It is worth noting that women buy way more books than men, so, if you want your books to sell, you will need strong female characters. It is no coincidence that GOT has mass appeal.


----------



## pmmg (Aug 2, 2017)

I am one of those who has undertaken to create my own world. And in it, I have tried to create unique races and creatures, and with it all of the staples, like Mythologies, and histories, and customs, cultures, and economies, and everyday items, like currency, units of measure, languages and well...all of it.

I do enjoy it, and it goes on endlessly in my head. But half the time I am working on this, I feel this great sense of why, and what's the point? The real world offers so much that I need not add to it, and the effort to create all this new stuff has been done already pretty thoroughly in RPG's and other works. I often wonder is anyone will appreciate this, or am I putting in a lot of effort for small gains. 

I don't have fantasy staples like Elves and Orcs and dwarves, but I do have other races that are man-shaped, and could be deemed to be like them. I think sometimes, my efforts would have been less difficult if I had just said they were Elves and Orcs and moved on. But...its not in me. I want things to be my own creation as much as I can.

I read this article, but I am not sure I have any good take-aways from it. This may just be a recap of some lessons I've already leaned.


----------



## pmmg (Aug 2, 2017)

Holman said:


> It is worth noting that women buy way more books than men, so, if you want your books to sell, you will need strong female characters.
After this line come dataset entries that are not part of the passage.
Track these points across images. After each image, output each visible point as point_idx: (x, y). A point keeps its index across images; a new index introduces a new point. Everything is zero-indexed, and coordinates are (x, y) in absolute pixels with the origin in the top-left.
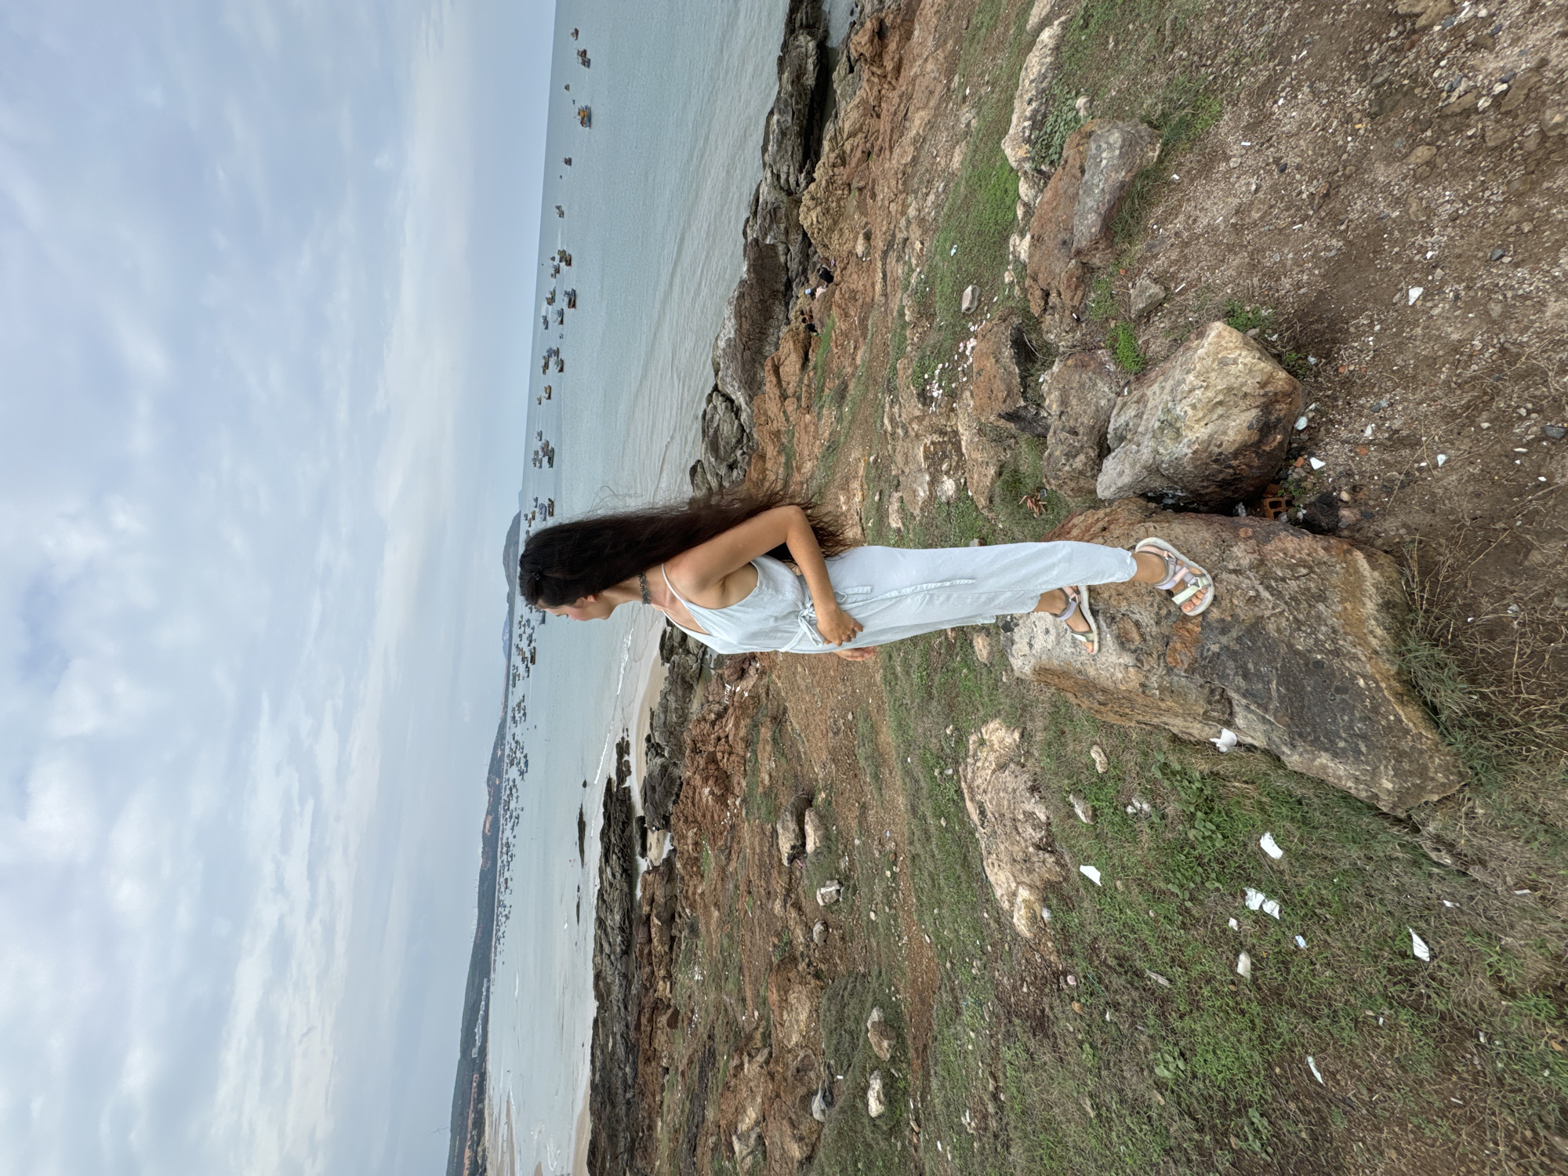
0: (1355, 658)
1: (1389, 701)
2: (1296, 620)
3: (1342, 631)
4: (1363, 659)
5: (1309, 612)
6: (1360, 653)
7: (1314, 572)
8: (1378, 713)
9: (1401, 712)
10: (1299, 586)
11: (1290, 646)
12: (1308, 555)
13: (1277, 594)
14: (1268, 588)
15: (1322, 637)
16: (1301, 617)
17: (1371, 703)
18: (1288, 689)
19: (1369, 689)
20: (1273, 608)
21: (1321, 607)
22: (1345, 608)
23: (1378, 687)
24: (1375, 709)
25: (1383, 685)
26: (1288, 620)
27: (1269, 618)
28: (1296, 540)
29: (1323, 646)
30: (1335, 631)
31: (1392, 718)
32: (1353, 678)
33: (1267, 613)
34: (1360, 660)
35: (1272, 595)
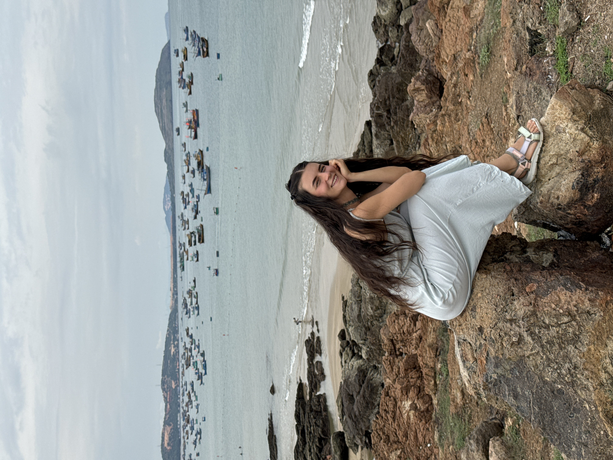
0: (586, 388)
1: (602, 421)
2: (548, 359)
3: (581, 367)
4: (592, 389)
5: (559, 353)
6: (589, 384)
7: (575, 320)
8: (594, 428)
9: (609, 429)
10: (558, 332)
11: (541, 378)
12: (575, 306)
13: (537, 338)
14: (532, 334)
15: (564, 372)
16: (552, 356)
17: (591, 421)
18: (540, 409)
19: (591, 411)
20: (532, 350)
21: (571, 348)
22: (590, 350)
23: (596, 410)
24: (593, 426)
25: (600, 409)
26: (542, 358)
27: (528, 357)
28: (568, 293)
29: (563, 378)
30: (575, 368)
31: (602, 432)
32: (581, 403)
33: (527, 353)
34: (588, 390)
35: (533, 340)
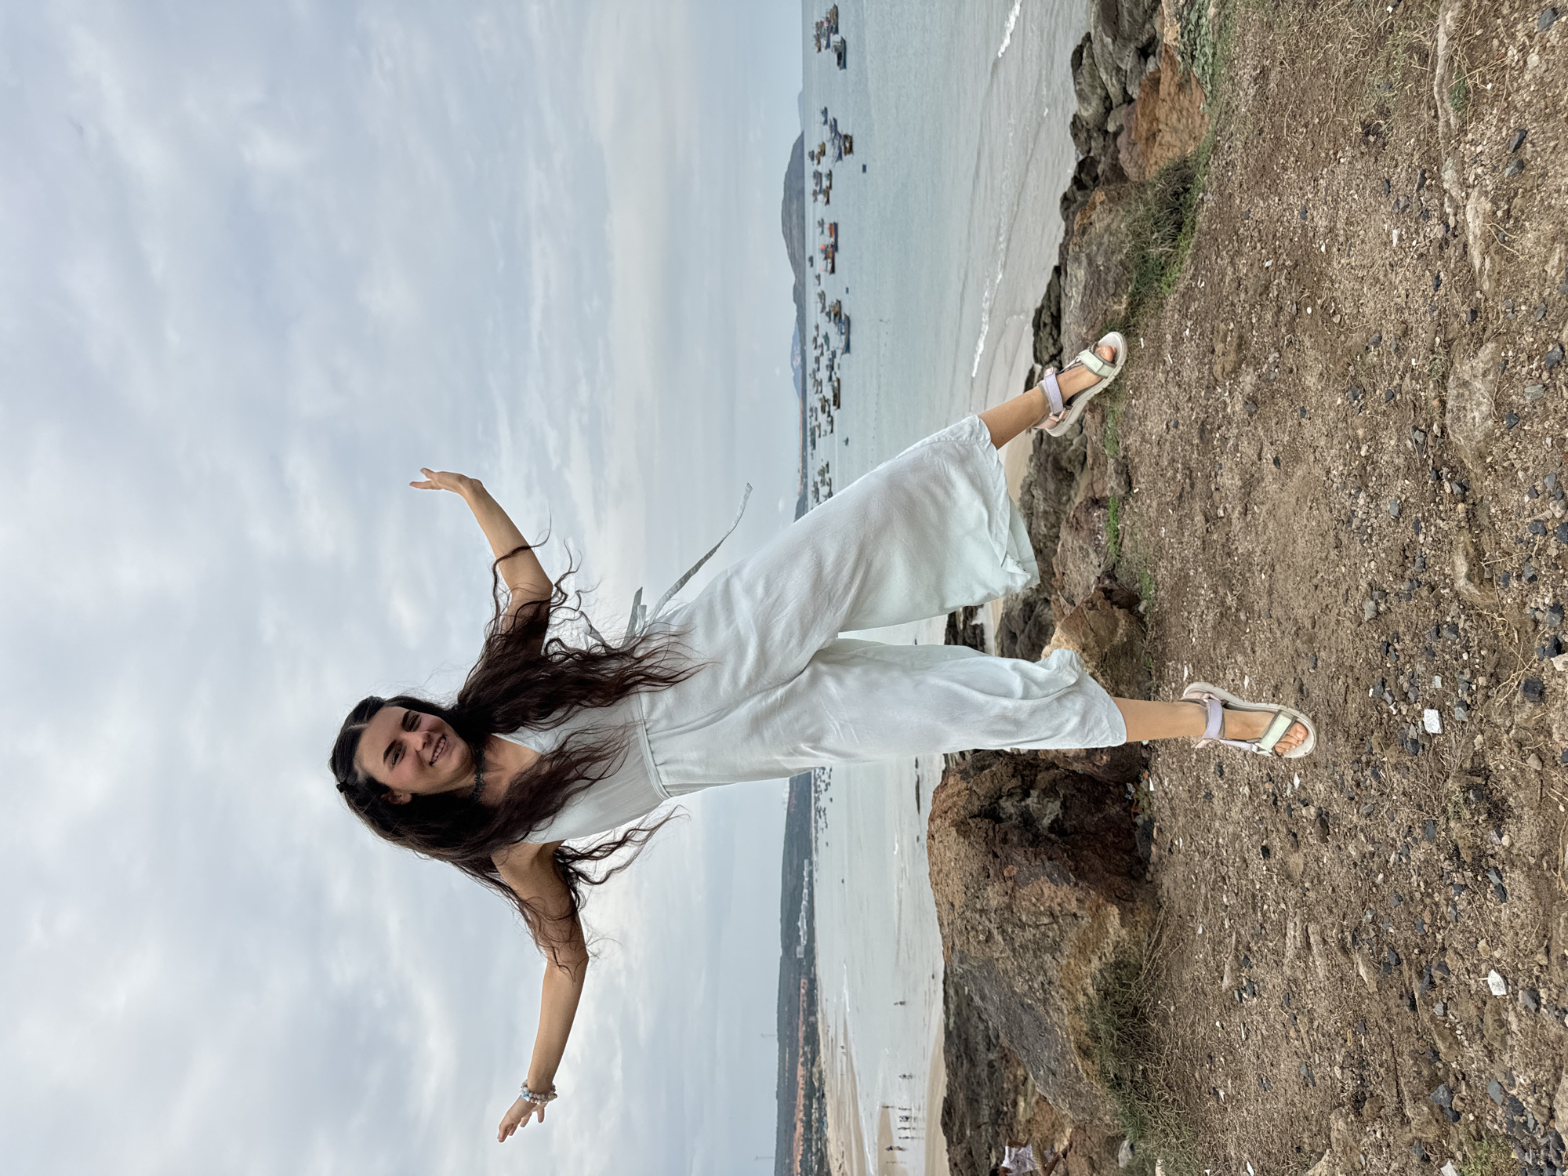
0: (1059, 1009)
1: (1073, 1052)
2: (1020, 967)
3: (1057, 983)
4: (1066, 1012)
5: (1032, 962)
6: (1064, 1006)
7: (1057, 923)
8: (1064, 1058)
9: (1079, 1064)
10: (1034, 935)
11: (1011, 987)
12: (1059, 905)
13: (1009, 940)
14: (1003, 932)
15: (1036, 985)
16: (1024, 965)
17: (1061, 1049)
18: (1007, 1019)
19: (1063, 1038)
20: (1001, 953)
21: (1048, 957)
22: (1069, 963)
23: (1068, 1038)
24: (1063, 1055)
25: (1072, 1038)
26: (1013, 964)
27: (997, 960)
28: (1053, 887)
29: (1034, 993)
30: (1050, 983)
31: (1072, 1065)
32: (1052, 1026)
33: (997, 955)
34: (1062, 1012)
35: (1004, 940)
It is no coincidence that GOT has mass appeal.




Cause women wont buy things unless they have strong female characters in them? I am not sure that is true. I will admit, it does seem to be the current trend. I am willing to just write what I think belongs in the story, and let others decide if it was the right fit or not.

And I agree, I don't really go for adding today's enlightened values in a place or time where it would be unlikely. The story would need to sell me on that.


----------



## Holman (Aug 3, 2017)

pmmg said:


> Cause women wont buy things unless they have strong female characters in them? I am not sure that is true. I will admit, it does seem to be the current trend. I am willing to just write what I think belongs in the story, and let others decide if it was the right fit or not.
> 
> And I agree, I don't really go for adding today's enlightened values in a place or time where it would be unlikely. The story would need to sell me on that.



I didn't for one minute suggest that the values of the time be changed, just that there should probably be a strong female character or two. The bonus of writing in a setting where women are not the powers that be is that there is automatically an external conflict to use as you wish.


----------



## DeathtoTrite (Aug 4, 2017)

Holman said:


> It is worth noting that women buy way more books than men, so, if you want your books to sell, you will need strong female characters. It is no coincidence that GOT has mass appeal.



Oh, I'm certainly not saying not to have strong female characters. Reading about how some Byzantine empresses or Mongol queens succeeded in incredibly sexist societies is incredible. More that society shouldn't just be all nice and accepting. My current book easily has 50%+ female characters. Hell, the two most powerful people are both women (one in an egalitarian society, the other in a rather sexist one)


----------